» **EXERCISE INSTRUCTIONS**
The entries below should be quoted exactly, with no pictures carried over.

» **RECORDED DATA**

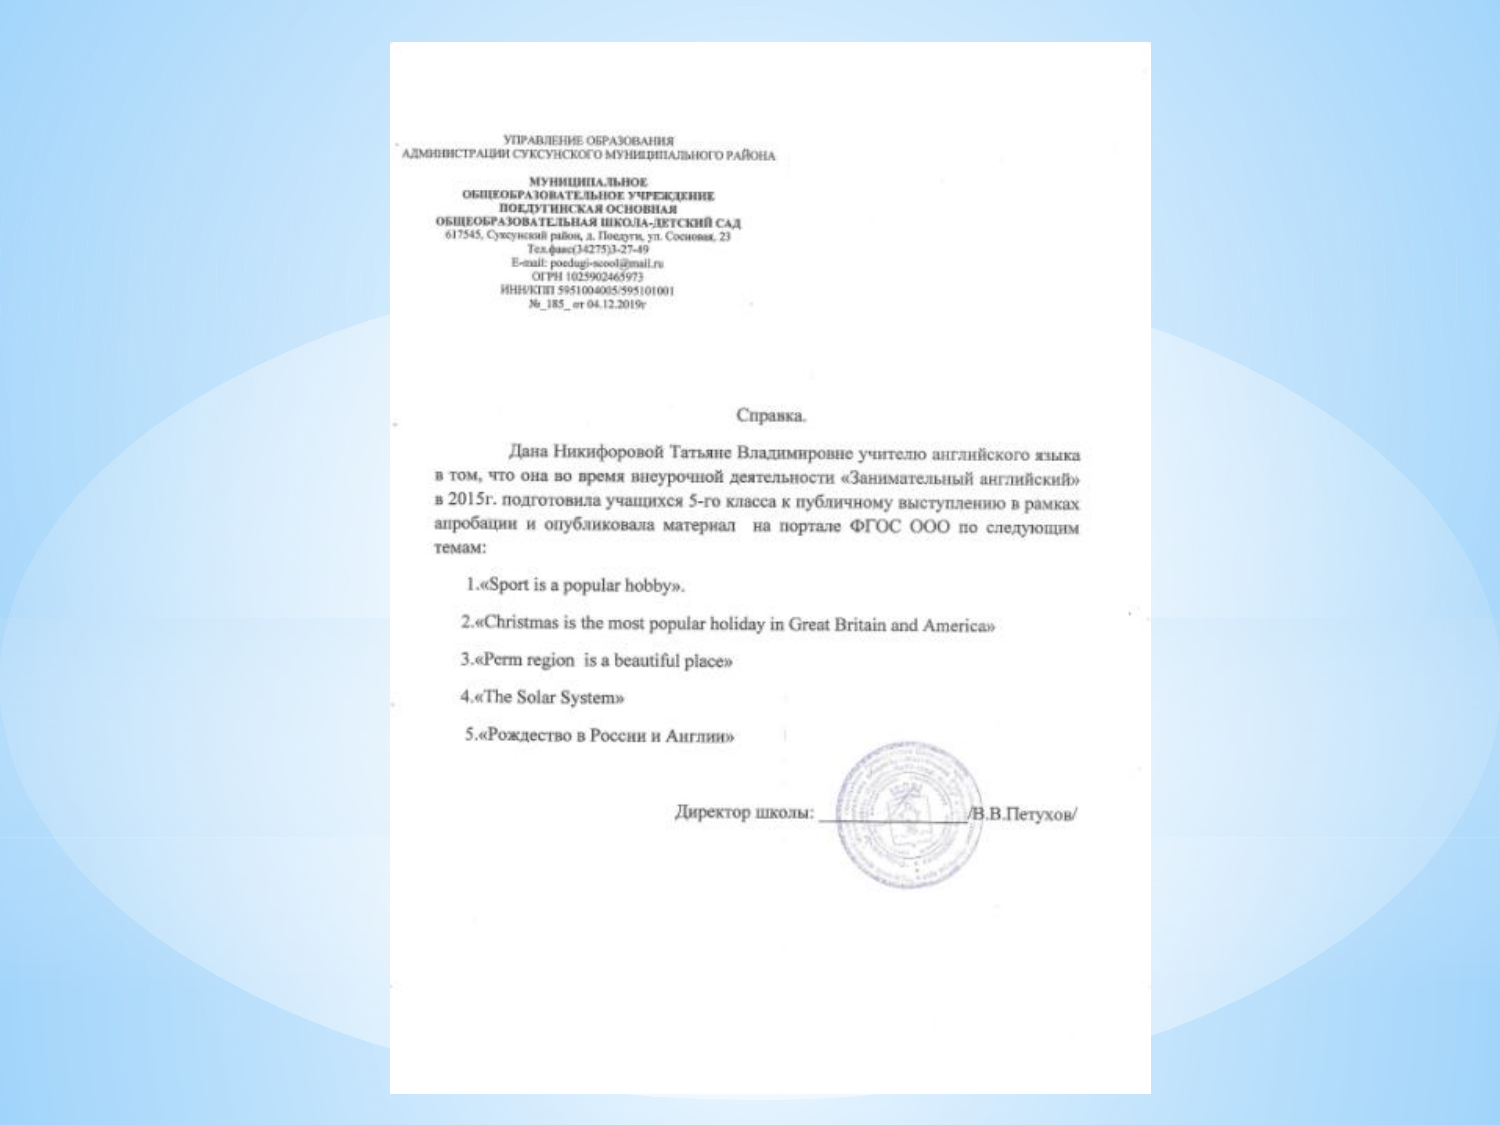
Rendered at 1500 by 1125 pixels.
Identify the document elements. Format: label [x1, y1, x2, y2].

list [390, 42, 1151, 1095]
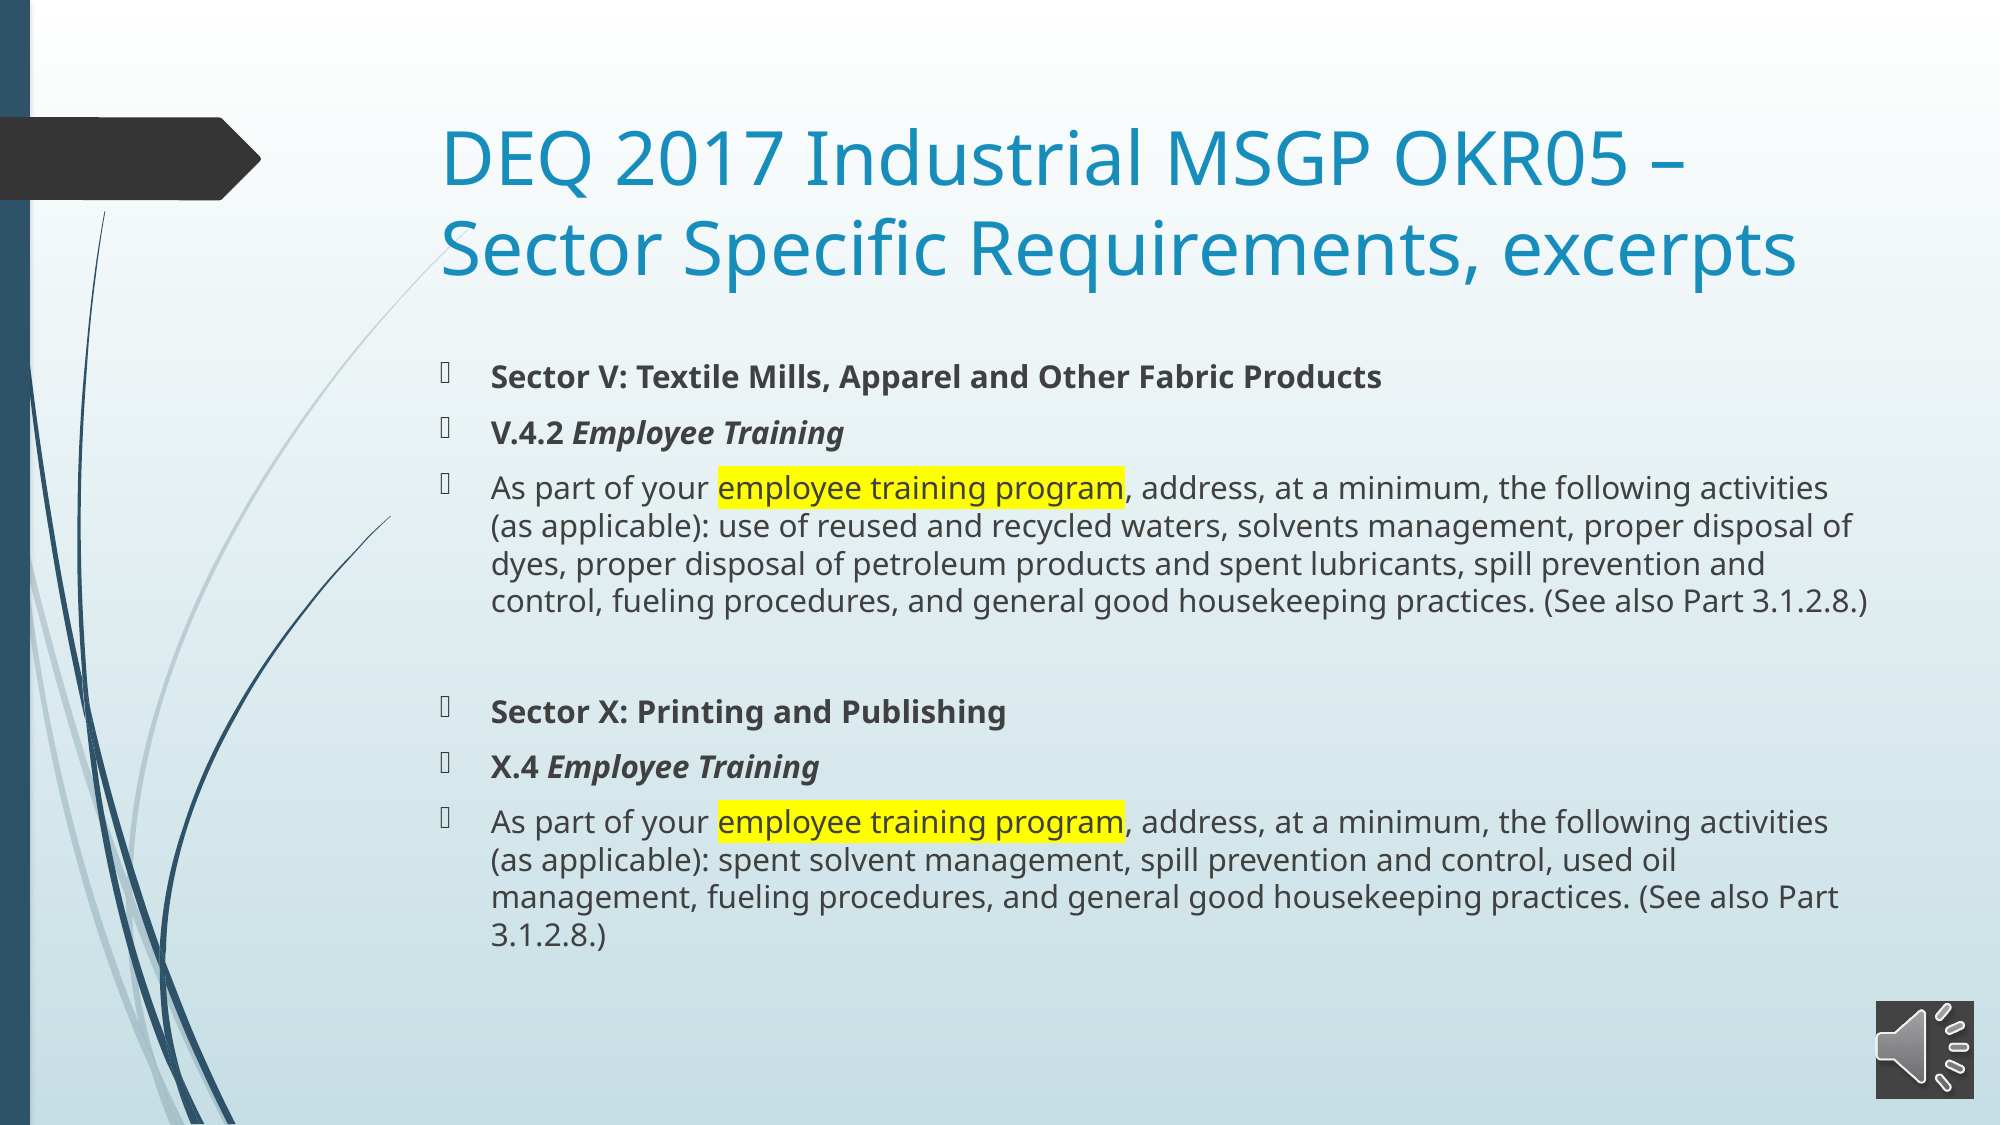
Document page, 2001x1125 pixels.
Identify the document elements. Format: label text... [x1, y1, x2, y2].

title DEQ 2017 Industrial MSGP OKR05 – Sector Specific Requirements, excerpts [425, 102, 1888, 313]
list Sector V: Textile Mills, Apparel and Other Fabric Products V.4.2 Employee Training As part of your employee training program, address, at a minimum, the following activities (as applicable): use of reused and recycled waters, solvents management, proper disposal of dyes, proper disposal of petroleum products and spent lubricants, spill prevention and control, fueling procedures, and general good housekeeping practices. (See also Part 3.1.2.8.) Sector X: Printing and Publishing X.4 Employee Training As part of your employee training program, address, at a minimum, the following activities (as applicable): spent solvent management, spill prevention and control, used oil management, fueling procedures, and general good housekeeping practices. (See also Part 3.1.2.8.) [424, 350, 1888, 970]
picture [1874, 999, 1976, 1101]
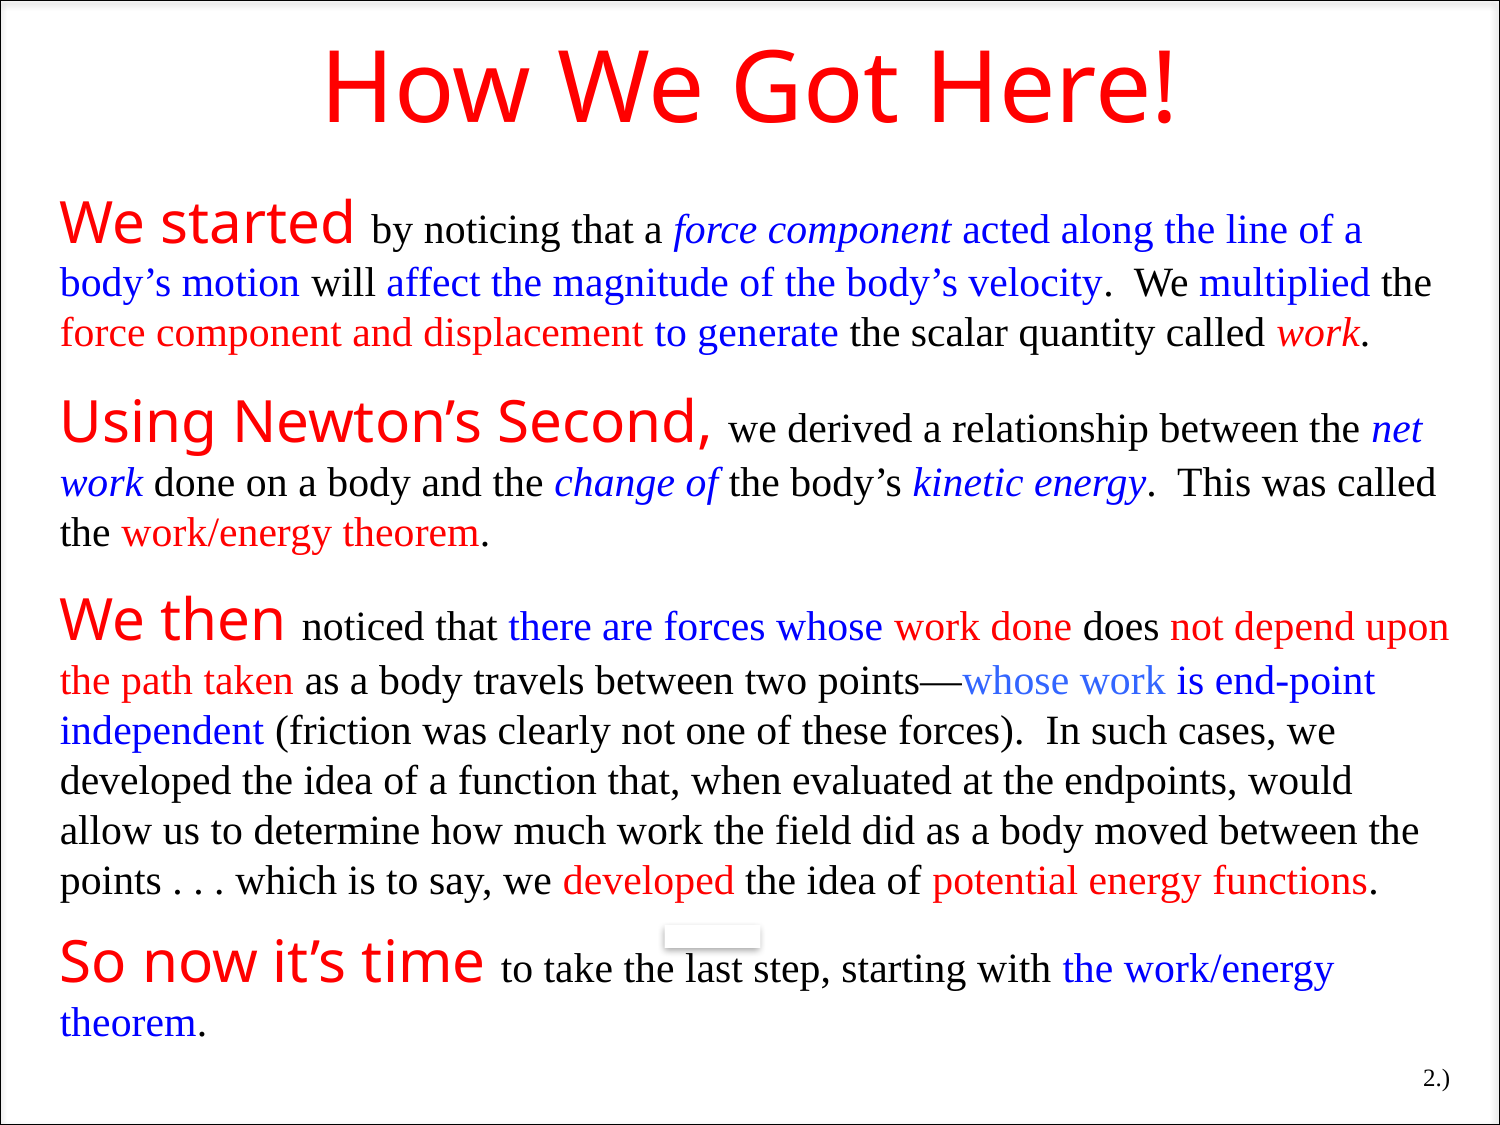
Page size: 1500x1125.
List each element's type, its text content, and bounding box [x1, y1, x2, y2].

text_box We then noticed that there are forces whose work done does not depend upon the path taken as a body travels between two points—whose work is end-point independent (friction was clearly not one of these forces). In such cases, we developed the idea of a function that, when evaluated at the endpoints, would allow us to determine how much work the field did as a body moved between the points . . . which is to say, we developed the idea of potential energy functions. [45, 575, 1465, 910]
text_box [0, 0, 1500, 1125]
text_box 2.) [1408, 1054, 1482, 1099]
text_box Using Newton’s Second, we derived a relationship between the net work done on a body and the change of the body’s kinetic energy. This was called the work/energy theorem. [45, 376, 1465, 562]
text_box So now it’s time to take the last step, starting with the work/energy theorem. [45, 916, 1465, 1052]
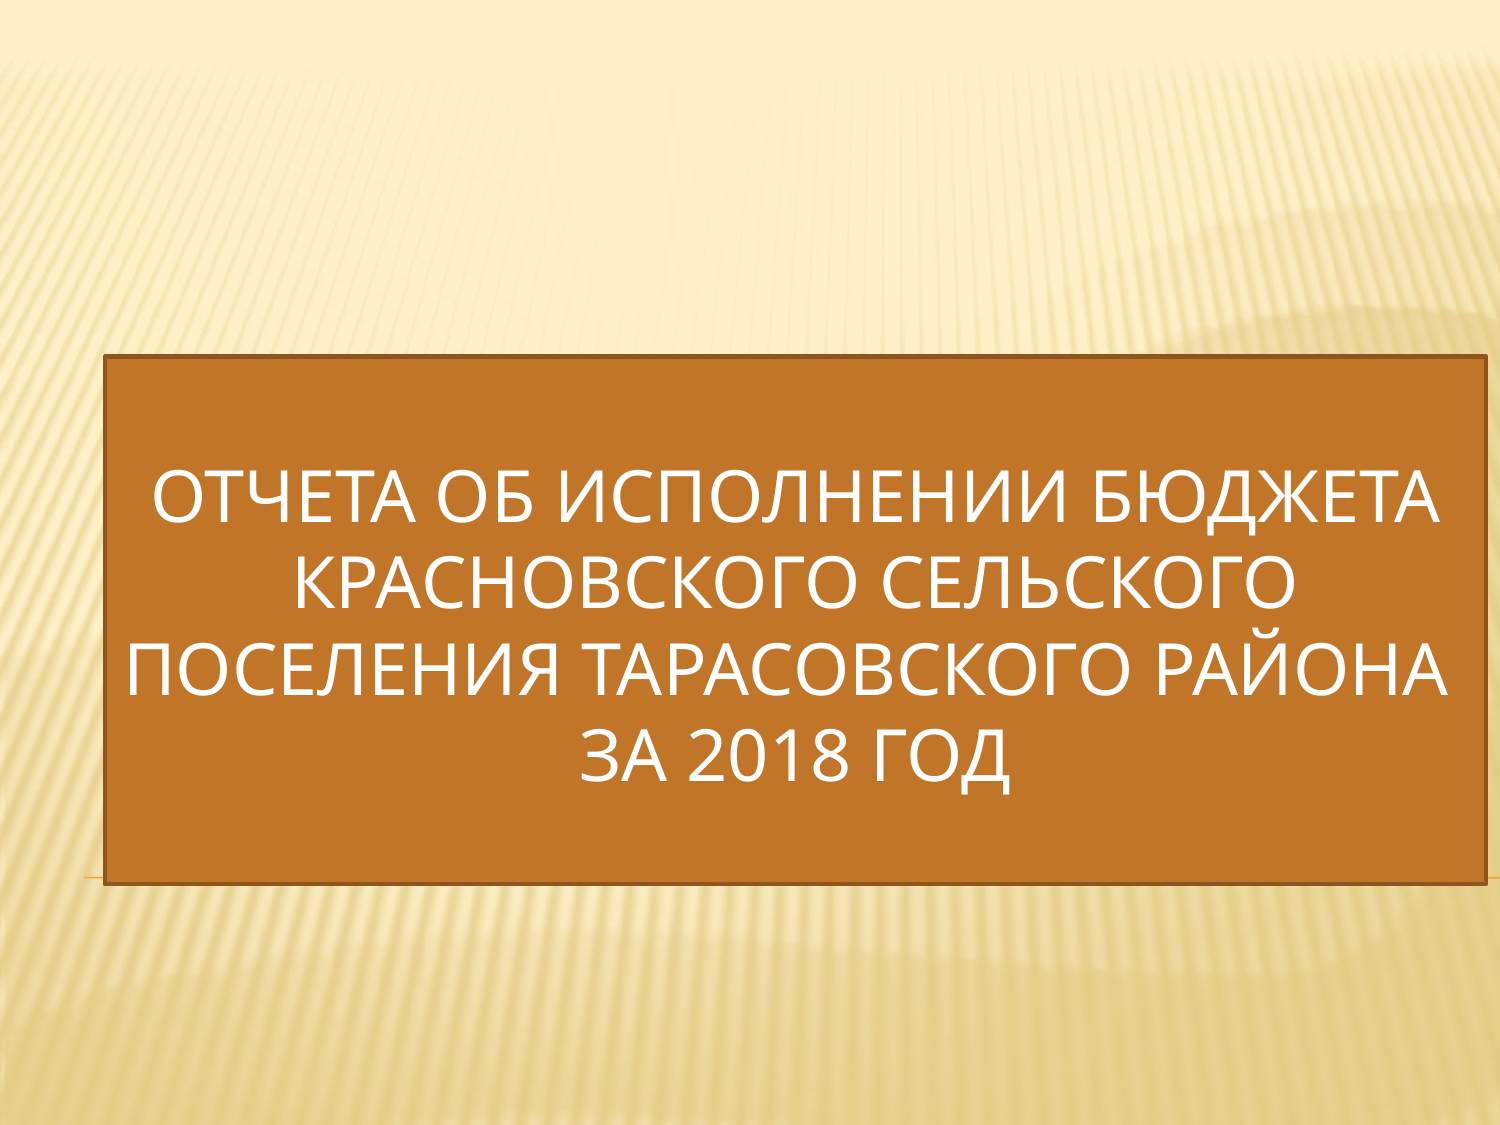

» **ANSWER BOX**
Rendered at 1500 by 1125 pixels.
Identify the document elements. Format: label [x1, y1, x2, y2].

list [390, 42, 1151, 1095]
Document page, 2001x1125 pixels.
Identify the document elements. Format: label text... [x1, y1, x2, y2].

title DEQ 2017 Industrial MSGP OKR05 – Sector Specific Requirements, excerpts [425, 102, 1888, 313]
list Sector V: Textile Mills, Apparel and Other Fabric Products V.4.2 Employee Training As part of your employee training program, address, at a minimum, the following activities (as applicable): use of reused and recycled waters, solvents management, proper disposal of dyes, proper disposal of petroleum products and spent lubricants, spill prevention and control, fueling procedures, and general good housekeeping practices. (See also Part 3.1.2.8.) Sector X: Printing and Publishing X.4 Employee Training As part of your employee training program, address, at a minimum, the following activities (as applicable): spent solvent management, spill prevention and control, used oil management, fueling procedures, and general good housekeeping practices. (See also Part 3.1.2.8.) [424, 350, 1888, 970]
picture [1874, 999, 1976, 1101]
Page size: 1500x1125.
List each element's type, its text content, and bounding box [x1, y1, x2, y2].

text_box We then noticed that there are forces whose work done does not depend upon the path taken as a body travels between two points—whose work is end-point independent (friction was clearly not one of these forces). In such cases, we developed the idea of a function that, when evaluated at the endpoints, would allow us to determine how much work the field did as a body moved between the points . . . which is to say, we developed the idea of potential energy functions. [45, 575, 1465, 910]
text_box [0, 0, 1500, 1125]
text_box 2.) [1408, 1054, 1482, 1099]
text_box Using Newton’s Second, we derived a relationship between the net work done on a body and the change of the body’s kinetic energy. This was called the work/energy theorem. [45, 376, 1465, 562]
text_box So now it’s time to take the last step, starting with the work/energy theorem. [45, 916, 1465, 1052]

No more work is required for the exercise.